Earlier this year I spent 6 months in Brazil doing an ethnographic study of software developers in Rio de Janeiro. Much of the study focused on an Kepler – an open source project to build a web development platform on top of Lua. I started the study thinking of being an observer without getting too involved, but soon decided to abandon this approach and dive in. I'll talk more about this at some point (I am working on a paper on the methodological issues of studying open source work), but for now I wanted to introduce the baby of that project, which just got to version “0.3.0-beta” and is finally worthy of being show to the world at large. So, here we go:
Sputnik is a wiki written in Lua, running on top of Kepler. It’s also somewhat of a web-framework, in that it is intended to be extensible into a wide range of wiki-like applications. (Basically anything that involves data being edited in wiki-like way.) I wrote the first version on a Saturday afternoon for the Kepler wiki, and it generated enough interest that I ended up investing some time into refining it. I then started thinking of how to make it take advantage of being written in Lua, how to make it “more Lua,” and ended up going the route of extensibility. It also uses Lua as configuration language.
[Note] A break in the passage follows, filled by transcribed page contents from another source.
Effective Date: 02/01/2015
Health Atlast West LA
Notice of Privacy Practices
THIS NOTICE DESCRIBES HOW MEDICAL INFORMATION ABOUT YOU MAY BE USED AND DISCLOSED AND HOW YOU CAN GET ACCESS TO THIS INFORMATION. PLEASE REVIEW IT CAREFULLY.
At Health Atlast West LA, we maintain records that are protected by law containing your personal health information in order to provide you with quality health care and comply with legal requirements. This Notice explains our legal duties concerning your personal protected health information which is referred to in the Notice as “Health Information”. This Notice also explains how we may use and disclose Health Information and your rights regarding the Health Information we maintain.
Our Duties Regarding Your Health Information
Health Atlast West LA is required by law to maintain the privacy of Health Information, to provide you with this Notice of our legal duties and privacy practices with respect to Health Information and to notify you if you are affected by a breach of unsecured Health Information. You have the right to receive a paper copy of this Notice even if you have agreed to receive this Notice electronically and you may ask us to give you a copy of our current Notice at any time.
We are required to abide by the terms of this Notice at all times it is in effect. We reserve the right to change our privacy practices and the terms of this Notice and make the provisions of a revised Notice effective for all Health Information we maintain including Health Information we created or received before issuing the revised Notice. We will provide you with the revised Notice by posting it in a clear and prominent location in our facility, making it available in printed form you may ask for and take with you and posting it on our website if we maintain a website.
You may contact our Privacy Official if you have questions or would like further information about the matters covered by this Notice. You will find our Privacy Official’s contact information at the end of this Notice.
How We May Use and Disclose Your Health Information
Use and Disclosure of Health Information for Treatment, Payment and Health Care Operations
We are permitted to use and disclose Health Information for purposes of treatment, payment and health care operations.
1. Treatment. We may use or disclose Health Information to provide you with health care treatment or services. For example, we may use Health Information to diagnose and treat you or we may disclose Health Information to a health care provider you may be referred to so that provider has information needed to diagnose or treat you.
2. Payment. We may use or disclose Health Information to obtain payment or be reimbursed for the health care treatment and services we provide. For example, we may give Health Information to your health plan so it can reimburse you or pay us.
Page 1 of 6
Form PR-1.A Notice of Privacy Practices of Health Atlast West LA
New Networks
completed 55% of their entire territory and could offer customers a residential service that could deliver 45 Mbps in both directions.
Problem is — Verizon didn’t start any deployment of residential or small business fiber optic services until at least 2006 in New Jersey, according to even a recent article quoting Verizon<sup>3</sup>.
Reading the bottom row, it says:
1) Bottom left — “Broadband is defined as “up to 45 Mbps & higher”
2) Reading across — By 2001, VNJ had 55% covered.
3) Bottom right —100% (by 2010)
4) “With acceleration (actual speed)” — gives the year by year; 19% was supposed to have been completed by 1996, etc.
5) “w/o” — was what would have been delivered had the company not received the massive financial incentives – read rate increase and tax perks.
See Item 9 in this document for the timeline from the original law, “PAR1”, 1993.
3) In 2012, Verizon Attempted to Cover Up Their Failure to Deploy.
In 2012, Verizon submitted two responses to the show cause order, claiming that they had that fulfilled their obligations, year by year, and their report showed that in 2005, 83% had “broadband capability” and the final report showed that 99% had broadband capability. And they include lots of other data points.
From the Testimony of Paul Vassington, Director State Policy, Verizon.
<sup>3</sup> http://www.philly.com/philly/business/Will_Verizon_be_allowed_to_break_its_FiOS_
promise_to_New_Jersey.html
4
This has been one of the most fun projects that I've been involved with, not just technically but socially. The fun of working within a small community is that people actually pay attention.
P.S. Someone on the web recently said the following about Sputnik: “ps. lua 的描述能力还是很强的,如果有人怀疑 lua 在 web 开发上的潜力的话,可以看看 Sputnik 这个 wiki 系统 。整个系统号称只用了不到 2000 行 lua 代码。作者宣称会继续努力把代码精简到 1000 行之内。” Ah, one day my Mandarin will be good enough to actually read this. For now I just get to ponder the weirdness of having people say stuff about your hobby project in languages you don’t quite understand.